HELD THAT:- The reliefs and concessions was granted to the Appellant with regard to declaration that Corporate Debtor shall not be liable on account of any transaction, dealing, or arrangement between it or any other person relating to the period prior to the date of CIRP. We do not find any illegality in the above relief granted to the Appellant prior to the date of CIRP. Insofar as claims of known or unknown, disclosed or undisclosed liabilities, the obligation is up to the cut-off date, i.e. date of commencement of liquidation. The e-auction Notice clearly mention that transactions prior to the cut-off date shall be dealt as per Section 53 of the IBC. Thus, all claims known or unknown on the date of liquidation commencement date has to be dealt as per Section 53.
The prayer of the Appellant in this Appeal is to grant reliefs and concessions for all claims and liabilities up to the date of sale by e-auction i.e. 30.03.2023. When the eauction Notice itself does not contemplate grant of any relief from claims and liabilities up to the date of e-auction sale, the Appellant cannot be granted reliefs and concessions, which is not contemplated by e-auction Notice itself.
Regulations 12 and 16 contemplate filing of a claim as on the liquidation commencement date.

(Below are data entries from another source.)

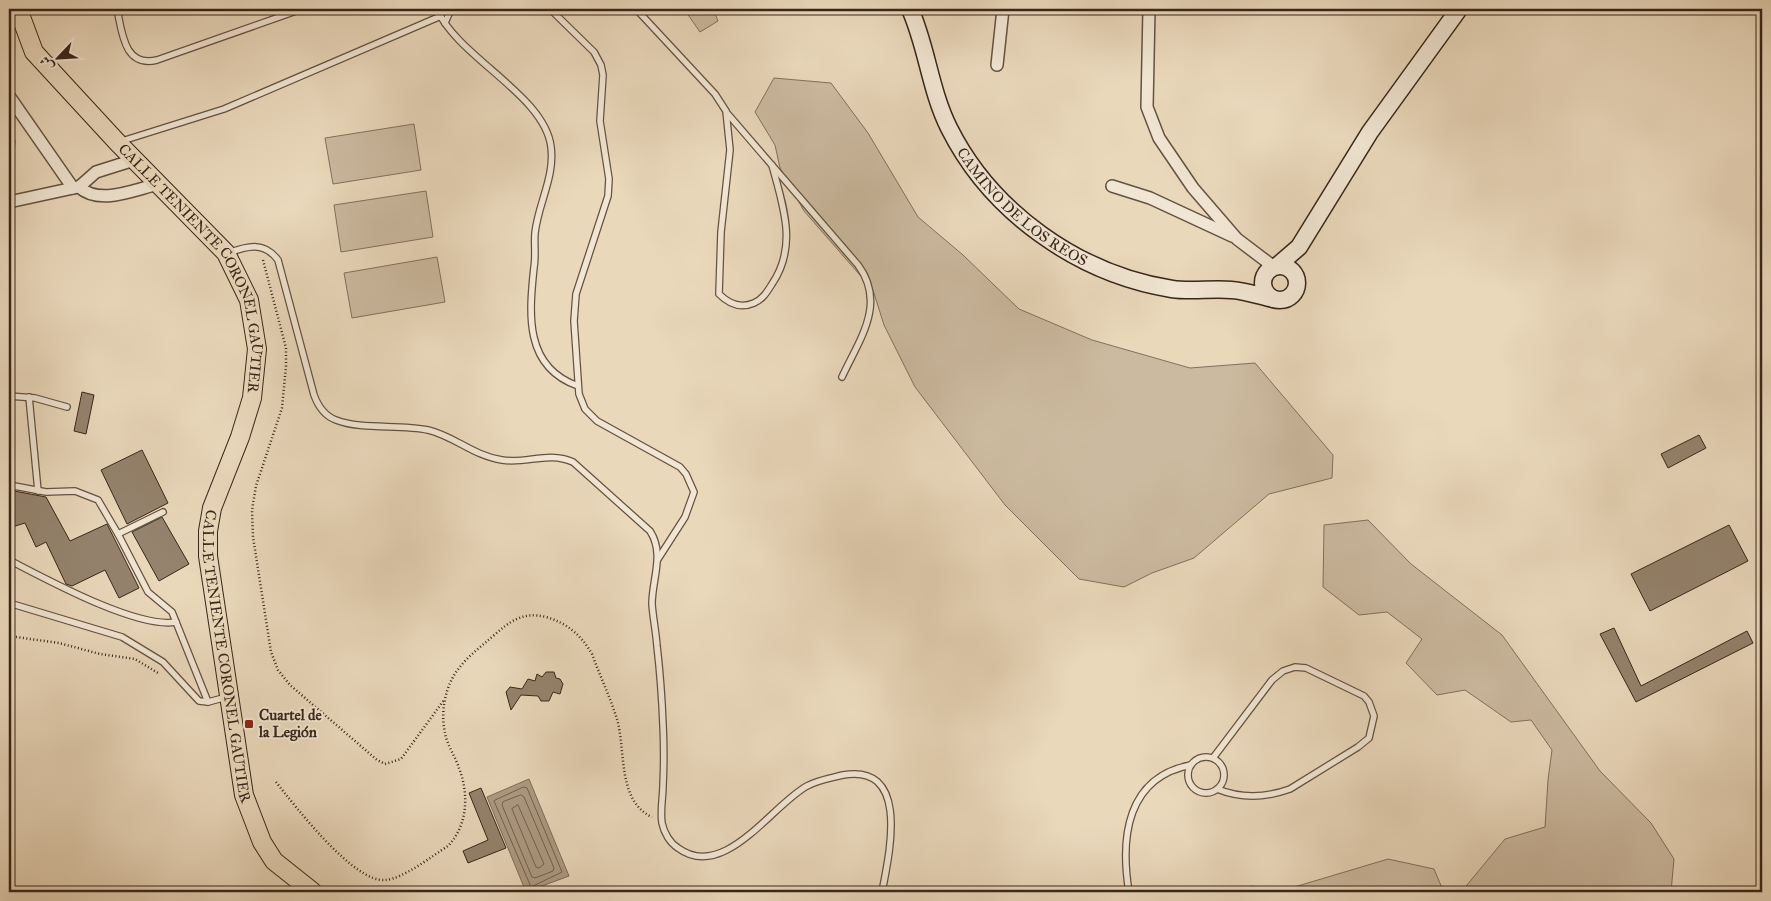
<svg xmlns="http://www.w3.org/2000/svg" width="1771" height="901" font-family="'IM FELL Great Primer',Amiri,serif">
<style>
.green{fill:#ccbaa0;stroke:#82705d}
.water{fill:#ad9b84;stroke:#7e6c5a}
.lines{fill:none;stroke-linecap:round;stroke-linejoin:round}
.shore{stroke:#72604f;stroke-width:1}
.building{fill:#95836e;stroke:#38261a}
.lane-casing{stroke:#645242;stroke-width:8}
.street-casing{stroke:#645242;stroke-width:14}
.secondary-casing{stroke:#38261a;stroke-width:19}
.primary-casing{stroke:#38261a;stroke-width:20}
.path{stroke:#38261a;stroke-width:2.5;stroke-dasharray:1 2.5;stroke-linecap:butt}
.lane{stroke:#f1e6d3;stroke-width:5.5}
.street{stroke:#f1e6d3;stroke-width:11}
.secondary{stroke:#f1e6d3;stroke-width:16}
.primary{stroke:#ead8bb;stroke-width:18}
.poi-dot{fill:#8f2418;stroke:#f1e6d3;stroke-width:2}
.labels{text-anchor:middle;stroke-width:4;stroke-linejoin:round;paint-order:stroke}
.street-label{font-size:15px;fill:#38261a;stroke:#f1e6d3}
.poi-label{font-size:15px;font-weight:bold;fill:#38261a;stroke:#f1e6d3;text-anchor:start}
</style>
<rect width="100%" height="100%" fill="#ead8bb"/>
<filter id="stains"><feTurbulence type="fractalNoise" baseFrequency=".004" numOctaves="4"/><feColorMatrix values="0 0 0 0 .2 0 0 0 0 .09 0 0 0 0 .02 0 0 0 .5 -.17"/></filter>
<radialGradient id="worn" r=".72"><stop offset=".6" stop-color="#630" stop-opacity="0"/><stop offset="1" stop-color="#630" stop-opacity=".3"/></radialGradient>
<!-- green -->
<g class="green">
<polygon points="684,9 713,9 718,21 700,32"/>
<polygon points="774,78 831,83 868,133 918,217 963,255 1019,309 1092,340 1190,368 1255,363 1333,455 1332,478 1269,494 1194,558 1152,573 1124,587 1079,579 1005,505 915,387 884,325 873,290 804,211 780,168 775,145 755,112"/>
<polygon points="414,124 421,170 333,184 325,138"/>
<polygon points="9,131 15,140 14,159 9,163"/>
<polygon points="426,191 433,237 341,252 334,205"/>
<polygon points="437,257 445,302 352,318 344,273"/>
<polygon points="1368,520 1411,564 1502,635 1600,771 1651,823 1674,859 1671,892 1236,892 1252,886 1281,891 1388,859 1434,869 1442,888 1462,891 1505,839 1545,827 1548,780 1552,750 1531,720 1511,722 1465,690 1437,695 1406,663 1422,639 1387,612 1359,615 1323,587 1324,525"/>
</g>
<!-- water -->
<polygon class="water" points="529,779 569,876 526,892 487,797"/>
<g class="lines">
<!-- shore -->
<g class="shore">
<polygon points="524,787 527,788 562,872 531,887 494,801"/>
<polygon points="521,795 524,797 554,868 553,871 535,878 532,877 502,805 503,802"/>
<polygon points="518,805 544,864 539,868 536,867 512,809"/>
</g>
</g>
<!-- building -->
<g class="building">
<polygon points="82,392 94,395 86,434 74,431"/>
<polygon points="1699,435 1706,448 1668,468 1661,454"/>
<polygon points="142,450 168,503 127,524 101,470"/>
<polygon points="9,490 46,497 70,541 107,524 139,588 119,598 105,570 72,586 66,584 46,542 36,547 25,523 9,528"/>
<polygon points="162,517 189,564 159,581 132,532"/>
<polygon points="1729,525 1748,561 1650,611 1631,574"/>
<polygon points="1614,628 1641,686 1747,631 1753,643 1636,702 1600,634"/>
<polygon points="546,672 554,672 556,678 560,679 563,684 560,694 553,692 549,701 541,701 538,696 521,695 511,710 506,692 510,687 522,689 528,679 535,681 537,674 542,677"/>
<polygon points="481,788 506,848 468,863 463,851 488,840 469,793"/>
</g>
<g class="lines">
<!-- lane casing -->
<g class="lane-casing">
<g id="lane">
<path d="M117,9C122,32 124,68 157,60L302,9"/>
<path d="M437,9C457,57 545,95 551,147C555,177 538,204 535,233C534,244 536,256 534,267C529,314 524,367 578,386"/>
<polyline points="550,9 594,52 601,65 603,75 600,121 609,179 608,196 576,294 574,321 579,394 585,409 597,421 680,467 686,474 694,492 685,517 658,559"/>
<path d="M636,9L715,94L726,111L730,150L721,232L719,294C729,304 740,309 754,303C763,299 767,292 772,284C798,246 783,206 772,165"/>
<polyline points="445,23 451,9"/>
<path d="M727,113L858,265C887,304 859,340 842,377"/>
<polyline points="122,141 224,109 441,16"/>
<path d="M228,253C247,246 264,241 278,260L314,395C318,406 325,416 336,420C361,430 400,424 428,430C454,436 474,456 502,460C527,464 548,451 573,462L650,531C665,554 652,579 652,604C653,618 656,632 657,646C660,672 662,699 663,725C664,745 664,765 663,785C663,797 660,811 662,823C664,833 670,843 678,848C724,882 772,805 807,786C818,780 831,778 843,775C911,763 889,855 882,892"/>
<polyline points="9,396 35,398 67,407"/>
<polyline points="29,397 38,491"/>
<polyline points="9,485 46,492 75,491 98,500 118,534 148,592 172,612 208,702"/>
<polyline points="118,534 163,512"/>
<path d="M9,560C46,579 137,629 176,622"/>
<polyline points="9,603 122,637 163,662 199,701 208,702 227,697"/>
<circle cx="1206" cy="775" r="18"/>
<path d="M1213,758L1272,680L1283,671L1295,667L1306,668L1364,696L1369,702L1374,716L1369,738L1358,747L1290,789C1265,798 1242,799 1217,789"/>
<path d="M1129,892C1120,837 1127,777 1191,765"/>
<polyline points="1759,892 1762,887"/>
</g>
</g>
<!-- street casing -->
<g class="street-casing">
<g id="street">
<polyline points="1149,9 1147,107 1159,138 1193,188 1237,239 1274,267"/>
<polyline points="997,65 1003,9"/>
<polyline points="9,96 73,188"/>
<polyline points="1112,186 1150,198 1232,236"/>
<path d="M79,187C100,206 135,189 159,184"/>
<polyline points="79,187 96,172 134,160"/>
<polyline points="9,202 78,187"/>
</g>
</g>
<!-- secondary casing -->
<g class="secondary-casing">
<g id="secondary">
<path id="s1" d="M910,9C927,47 930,90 949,128C991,212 1078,274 1172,289C1192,292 1212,288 1232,290C1246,291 1260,296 1273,299"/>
<polyline points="1277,266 1299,247 1370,132 1459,9"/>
<circle cx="1280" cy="283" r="17"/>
</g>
</g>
<!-- primary casing -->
<g class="primary-casing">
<g id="primary">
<path id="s2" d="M18,9L34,52L117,142L226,253L249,300L257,349L252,398L240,437L212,508L208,531V556L244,795L262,842L274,861L313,892"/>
</g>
</g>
<!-- path -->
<g class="path">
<polyline points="263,260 286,348 286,366 282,408 256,486 252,510 253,537 271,652 278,670 290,685 377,760 385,764 401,759 444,700"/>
<polyline points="9,636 59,643 100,654 135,659 158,673"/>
<path d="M276,782C295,806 354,883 385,880C403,879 432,856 448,846C468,825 469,794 459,768C455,756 447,745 445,733C441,715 444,693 453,677C462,661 478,649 492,637C509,622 522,611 546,617C567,623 581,635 592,654C600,676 610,697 617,719C626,750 617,801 652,817"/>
</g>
<!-- lane -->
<use href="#lane" class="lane"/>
<!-- street -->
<use href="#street" class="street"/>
<!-- secondary -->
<use href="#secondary" class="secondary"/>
<!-- primary -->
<use href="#primary" class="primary"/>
</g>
<!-- markers -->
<rect class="poi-dot" x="244" y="719" width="10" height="10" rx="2.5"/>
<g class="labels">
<!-- street labels -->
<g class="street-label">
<text dy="5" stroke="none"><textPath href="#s1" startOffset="235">CAMINO DE LOS REOS</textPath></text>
<text dy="5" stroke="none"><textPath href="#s2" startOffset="322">CALLE TENIENTE CORONEL GAUTIER</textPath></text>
<text dy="5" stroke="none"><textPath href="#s2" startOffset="742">CALLE TENIENTE CORONEL GAUTIER</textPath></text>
</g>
<!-- poi labels -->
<g class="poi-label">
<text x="259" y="720">Cuartel de<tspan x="259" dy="17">la Legión</tspan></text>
</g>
</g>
<!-- margin -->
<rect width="1771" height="901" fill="none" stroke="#ead8bb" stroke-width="30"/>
<rect x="10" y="10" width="1751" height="881" fill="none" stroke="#38261a" stroke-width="2.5"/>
<rect x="15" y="15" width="1741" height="871" fill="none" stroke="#38261a"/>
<!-- north arrow -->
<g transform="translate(58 58) rotate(245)" stroke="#f1e6d3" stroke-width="4" paint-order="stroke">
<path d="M0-4L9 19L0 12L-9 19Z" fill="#38261a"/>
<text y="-8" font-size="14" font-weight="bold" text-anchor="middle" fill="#38261a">ش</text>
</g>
<rect width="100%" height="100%" filter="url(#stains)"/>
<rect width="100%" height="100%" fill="url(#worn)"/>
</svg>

There can be no question of extinguishment of claim up to the date of sale of e-auction of the Corporate Debtor as ‘going concern’. When claim itself are as on the liquidation commencement date in the liquidation process, the argument that extinguishment of claims and liabilities should be granted till the date of sale by e-auction is not in accord with the statutory scheme as delineated by IBBI (Liquidation Process) Regulations, 2016 - the prayer of the Appellant that it should have been granted reliefs and concessions up to the date of e-auction sale, cannot be accepted and has rightly not been granted by the Adjudicating Authority.

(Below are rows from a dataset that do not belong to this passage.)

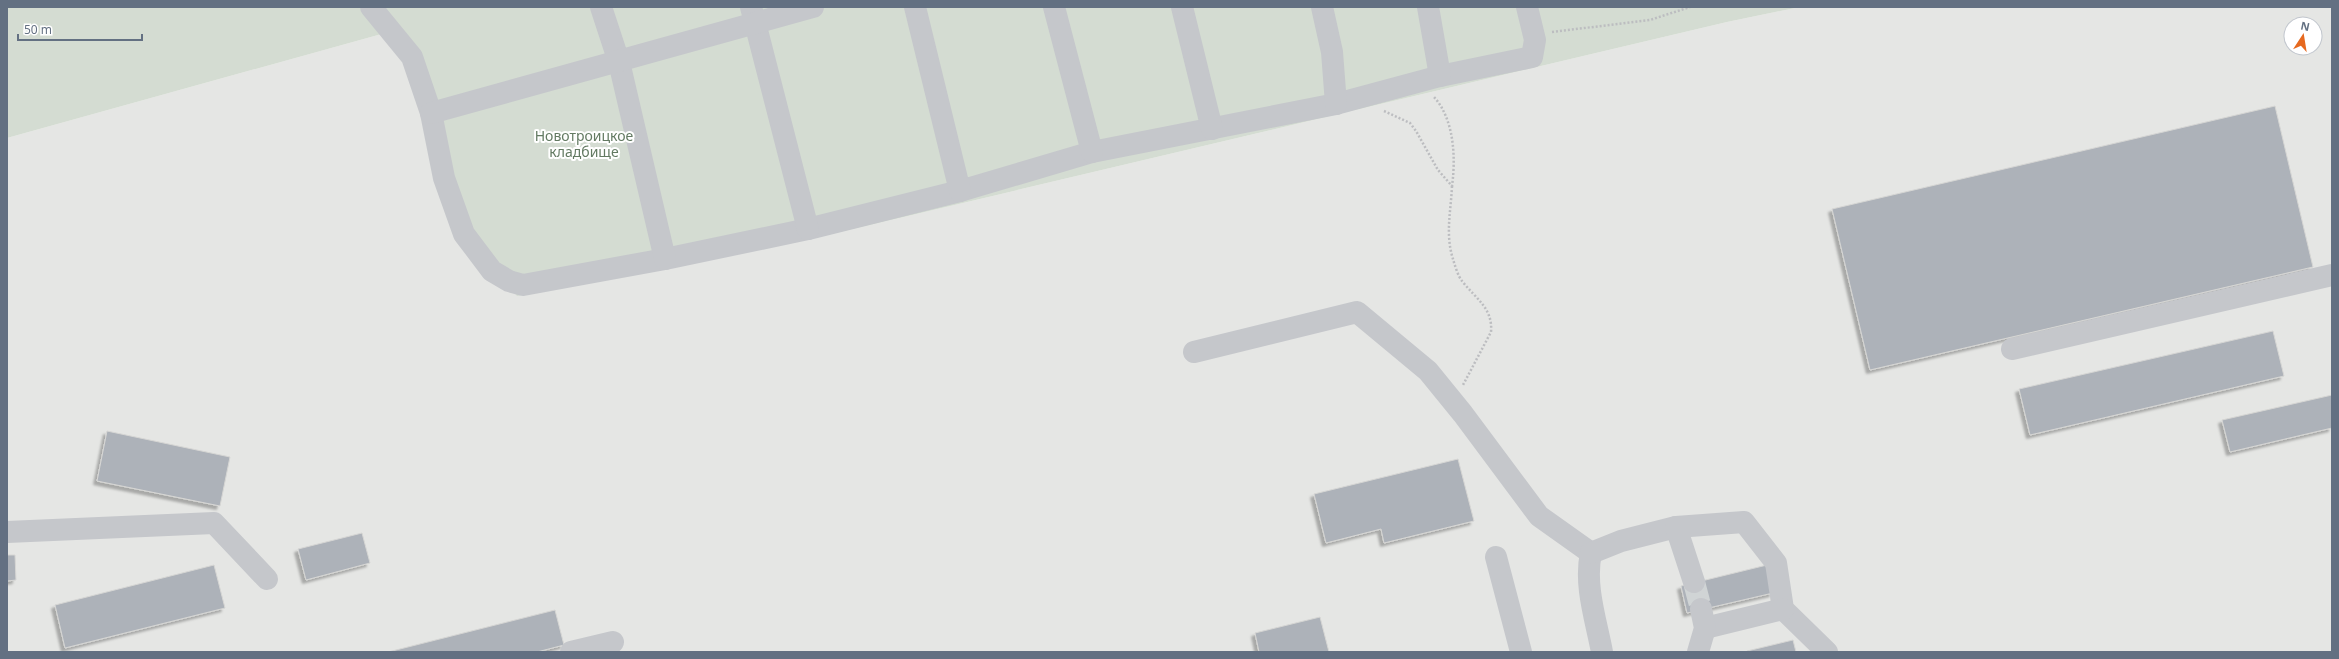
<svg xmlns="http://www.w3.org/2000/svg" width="2339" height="659" font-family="'Noto Sans',sans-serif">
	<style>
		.built { fill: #e5e6e4; fill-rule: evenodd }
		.green { fill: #d4dcd2 }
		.building { fill: #adb2b9; stroke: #d6d6d4; filter: url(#shadow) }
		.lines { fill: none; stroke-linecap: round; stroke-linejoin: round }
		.minor-tunnel { stroke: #d0d4d5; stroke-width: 22; stroke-dasharray: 22 11; stroke-linecap: butt }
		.path { stroke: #bcbdc0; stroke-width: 2.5; stroke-dasharray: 2 2; stroke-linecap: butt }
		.minor { stroke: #c5c7cb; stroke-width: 22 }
		.labels { text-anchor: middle; stroke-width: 4; stroke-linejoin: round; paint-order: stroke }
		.park-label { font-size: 14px; fill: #637a62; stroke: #fff }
	</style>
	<defs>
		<filter id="shadow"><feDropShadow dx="-3.5" dy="3.5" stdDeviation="1" flood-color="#0004"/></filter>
	</defs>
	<rect width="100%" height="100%" fill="#f4f5f1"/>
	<!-- built -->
	<path class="built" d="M 1800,7 L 2332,7 L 2332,652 L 7,652 L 7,138 L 396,30 L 819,237 L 1727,22 ZM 2291,24 L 2315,24 L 2315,48 L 2291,48 Z"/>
	<!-- green -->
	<path class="green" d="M 7,7 L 1800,7 L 1727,22 L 819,237 L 517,296 L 463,224 L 396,30 L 7,138 Z"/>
	<!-- building -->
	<g class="building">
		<path d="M 2275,106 L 2313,267 L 1870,370 L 1832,209 Z"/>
		<path d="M 2273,331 L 2284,376 L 2030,435 L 2019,389 Z"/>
		<path d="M 2332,395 L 2332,428 L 2230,452 L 2222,420 Z"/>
		<path d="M 107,431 L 230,457 L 220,506 L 97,481 Z"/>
		<path d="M 1458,459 L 1474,521 L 1384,543 L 1381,529 L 1326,543 L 1314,494 Z"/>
		<path d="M 362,533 L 370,563 L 306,580 L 298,549 Z"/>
		<path d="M 7,555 L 15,555 L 16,580 L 7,581 Z"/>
		<path d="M 214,565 L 225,608 L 65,648 L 55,605 Z"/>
		<path d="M 1767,565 L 1773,593 L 1687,613 L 1681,586 Z"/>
		<path d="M 555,610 L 564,645 L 537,652 L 388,652 Z"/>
		<path d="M 1320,617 L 1329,652 L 1259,652 L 1255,633 Z"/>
		<path d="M 1793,640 L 1796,652 L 1748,652 L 1747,651 Z"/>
	</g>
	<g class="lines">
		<!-- minor-tunnel -->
		<path class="minor-tunnel" d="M 1694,582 L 1701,609"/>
		<!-- path -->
		<g class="path">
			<path d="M 1552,32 L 1650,20 L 1690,7"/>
			<path d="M 1384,111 L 1410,123 L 1416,131 L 1438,170 L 1452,186 C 1456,157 1454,119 1434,97"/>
			<path d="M 1452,186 C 1451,211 1445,234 1453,259 C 1455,266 1458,276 1462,281 C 1476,299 1493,308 1491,332 L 1463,385"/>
		</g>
		<!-- minor -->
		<g class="minor">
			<path d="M 371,7 L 412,57 L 431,113 L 444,178 L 464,234 L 492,271 L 509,281 L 523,285 L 665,259 L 808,229 L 960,191 L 1092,152 L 1336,104 L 1440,76 L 1532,57 L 1535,40 L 1527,7"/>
			<path d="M 601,7 L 619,62 L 665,259"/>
			<path d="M 751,7 L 808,229"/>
			<path d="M 915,7 L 960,191"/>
			<path d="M 1054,7 L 1092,152"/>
			<path d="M 1182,7 L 1212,129"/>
			<path d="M 1322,7 L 1332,52 L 1336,104"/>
			<path d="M 1428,7 L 1440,76"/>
			<path d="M 431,113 L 813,7"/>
			<path d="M 2012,349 L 2332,275"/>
			<path d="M 1194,352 L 1357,312 L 1428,371 L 1463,414 L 1539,516 L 1591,553"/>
			<path d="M 7,532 L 214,523 L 267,579"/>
			<path d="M 1591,553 C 1584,585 1596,620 1602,652"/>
			<path d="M 1591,553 L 1621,541 L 1676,527"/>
			<path d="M 1496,557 L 1521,652"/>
			<path d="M 1694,582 L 1676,527 L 1744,522 L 1776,563 L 1783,609 L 1827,652"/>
			<path d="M 1705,628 L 1783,609"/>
			<path d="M 571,652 L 613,642"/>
			<path d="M 1698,652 L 1705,628 L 1701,609"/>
		</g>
	</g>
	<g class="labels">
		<!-- park labels -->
		<g class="park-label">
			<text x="584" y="141">Новотроицкое<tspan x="584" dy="16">кладбище</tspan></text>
		</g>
	</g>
	<!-- border -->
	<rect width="2339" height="659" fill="none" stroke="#637082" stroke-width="16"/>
	<!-- north arrow -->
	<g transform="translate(2303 36) rotate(12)"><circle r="19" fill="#ffffff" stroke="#c1c6cd"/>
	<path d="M0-3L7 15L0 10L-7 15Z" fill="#e6691f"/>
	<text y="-6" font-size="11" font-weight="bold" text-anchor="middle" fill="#637082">N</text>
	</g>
	<!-- scale -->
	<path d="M18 34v6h124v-6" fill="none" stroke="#637082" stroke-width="2"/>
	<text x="24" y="34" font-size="12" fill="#637082" stroke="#ffffff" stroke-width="3" paint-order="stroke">50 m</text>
</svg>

The relief claimed by the Appellant to grant extinguishment of all claims and liabilities up to the date of e-auction, i.e. 30.03.2023, cannot be accepted and Adjudicating Authority by the impugned order has granted reliefs and concessions to which the Appellant was entitled and the reliefs and concessions not granted were in accordance with law and statutory scheme of the liquidation process - there are no error in the order impugned, warranting interference in this Appeal - appeal dismissed.